What advice would you give future English or Film Studies majors, based on your experiences in the department? Go to protests with your classmates. It’s a great way to form a community and to make your future classes not feel so lonely. This is going to sound cliché, but people should go to office hours. 

What coursework-related projects were/are you working on this year, and what interests or excites you about them?  My English education capstone is “Writing to Save Our Lives” taught by Dr. April Baker-Bell, and I’ve been working on an honors thesis with Dr. Mahoney for the past year. These experiences work in tandem for a wholistic approach to education. In Dr. Baker-Bell’s course, I am constantly amazed but never surprised by the vibrant community we were able to build and carry over from previous courses. I haven’t had the opportunity to write creatively much in college, so it was incredibly exciting to be able to create with such purpose and fervor. A community of writers is an incredible thing to behold. My thesis work has been able to act as the culmination of all the literary ideas I’ve had throughout my time here. I’ve been writing about queer temporality, and it’s just exciting to get the opportunity to be writing about something I chose. 

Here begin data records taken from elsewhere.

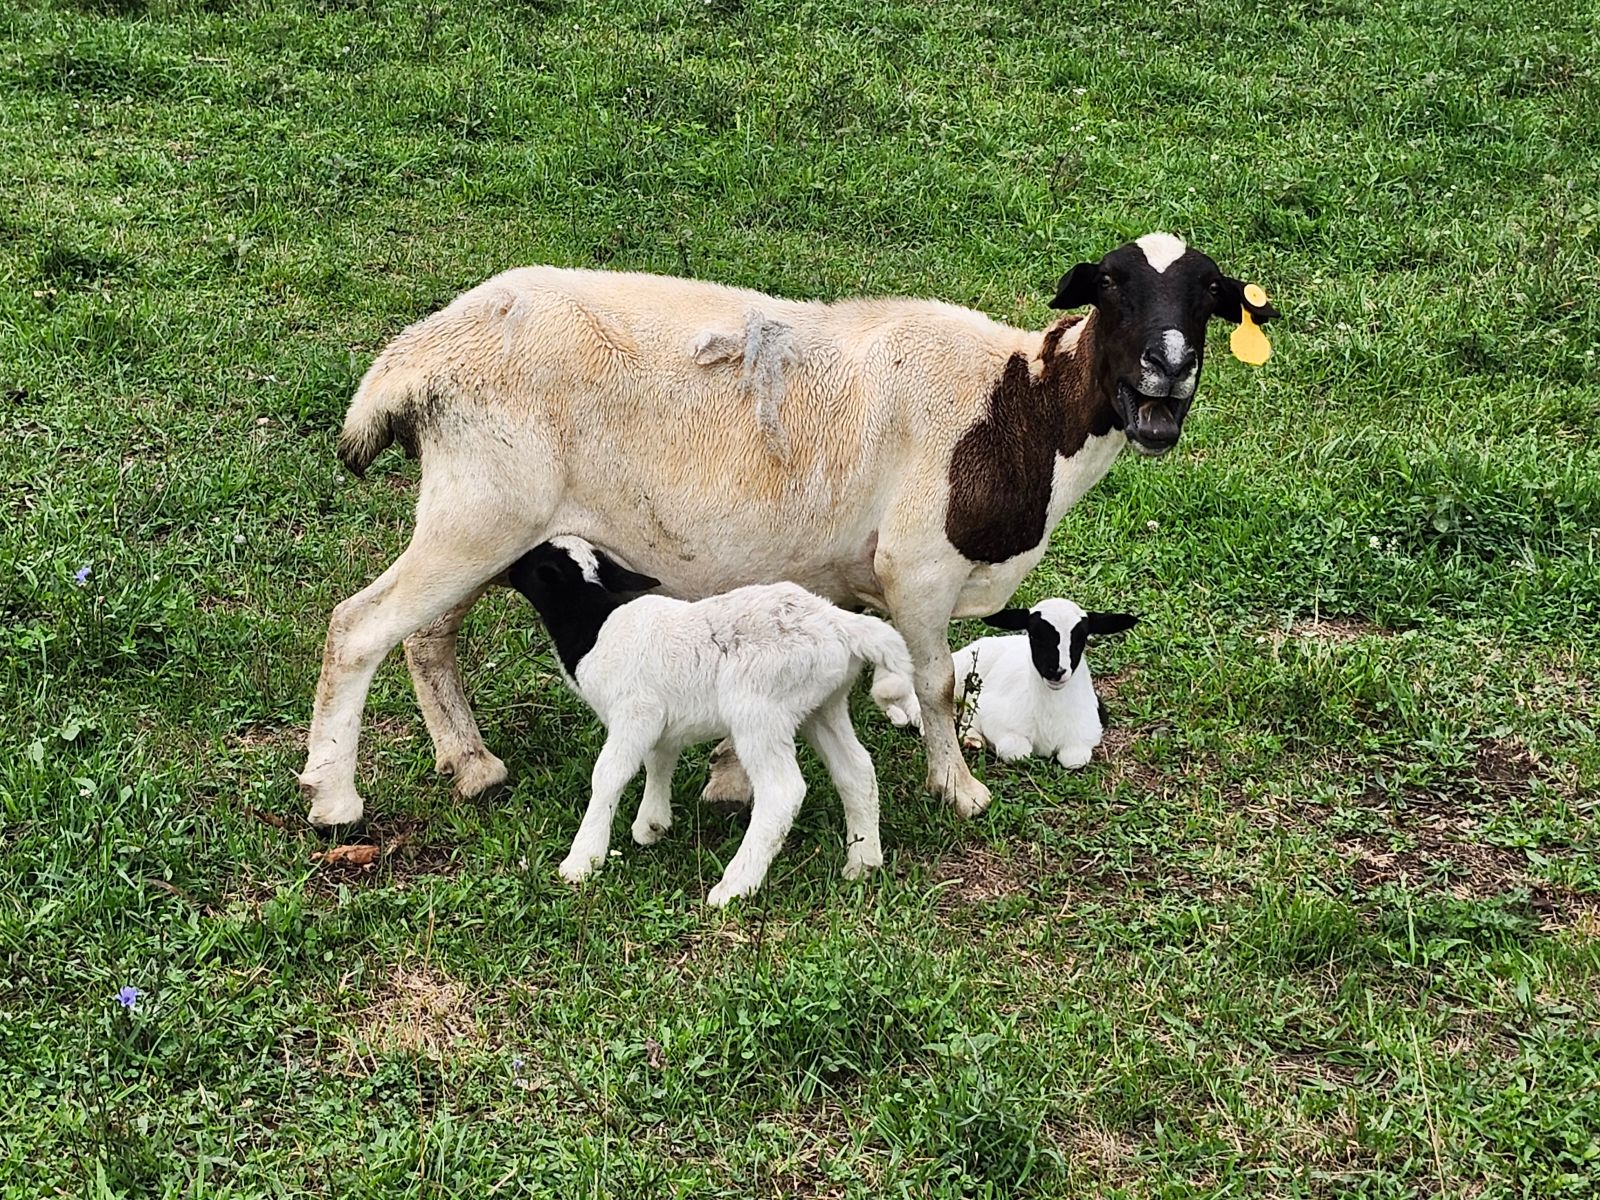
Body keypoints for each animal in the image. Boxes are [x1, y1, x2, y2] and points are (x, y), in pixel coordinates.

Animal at [503, 536, 916, 906]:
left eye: (536, 566)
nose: (508, 569)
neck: (593, 624)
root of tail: (838, 625)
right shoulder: (659, 720)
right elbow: (658, 760)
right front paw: (651, 824)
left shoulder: (635, 712)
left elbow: (608, 775)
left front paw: (582, 859)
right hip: (821, 705)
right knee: (856, 771)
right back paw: (862, 861)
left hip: (760, 712)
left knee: (782, 791)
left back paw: (735, 886)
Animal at [880, 600, 1138, 768]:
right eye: (1034, 634)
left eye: (1081, 638)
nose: (1056, 671)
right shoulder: (996, 719)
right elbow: (1018, 752)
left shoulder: (1088, 733)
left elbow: (1073, 759)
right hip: (960, 669)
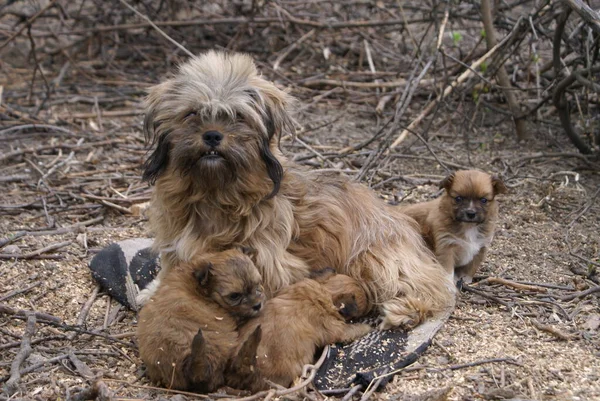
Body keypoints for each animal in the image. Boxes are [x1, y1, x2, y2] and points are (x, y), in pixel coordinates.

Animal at [137, 50, 454, 328]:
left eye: (238, 116)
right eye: (192, 114)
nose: (213, 135)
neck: (214, 192)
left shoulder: (272, 263)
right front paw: (155, 292)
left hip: (376, 257)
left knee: (429, 285)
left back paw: (406, 310)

What are your hopes and aspirations, post-graduation? My hope for the immediate future is that middle schools and high schools will be open for the next school year as I intend to complete my student teaching internship next year. Beyond that, I plan on putting all my energy toward becoming an antiracist educator. 

Please reflect a bit on the strange experience of being a graduating senior during this moment of local and global crisis. What resources have been most useful to you in navigating this unprecedented situation? Strange and contradictory feelings arrive every day. I miss in-person classes. I hope I’ll still be able to physically graduate at some point. Having my honors thesis be about time feels especially cruel at the moment. Time has simultaneously been given and taken. I’ve already had my lasts as an undergraduate, but at least I have some time to reflect now. My capstone has never felt more pressing than now. In that course, each student selects a topic to write about for each project. I have been writing against capitalism and thus far have written a manifesto (a scary word, I know) and a collection of poetry. It is still important to do this individual work because we must take care of ourselves during this time. There have been moments where I have questioned the purpose of these assignments or the purpose of anything at all. In those moments, I return to the conversations I had with Dr. Mahoney two years ago to find my purpose. I have been donating to the best of my ability in order to help people affected by this crisis. I’ve also been taking time to do nothing. Resisting productivity and giving myself the space to process all of this.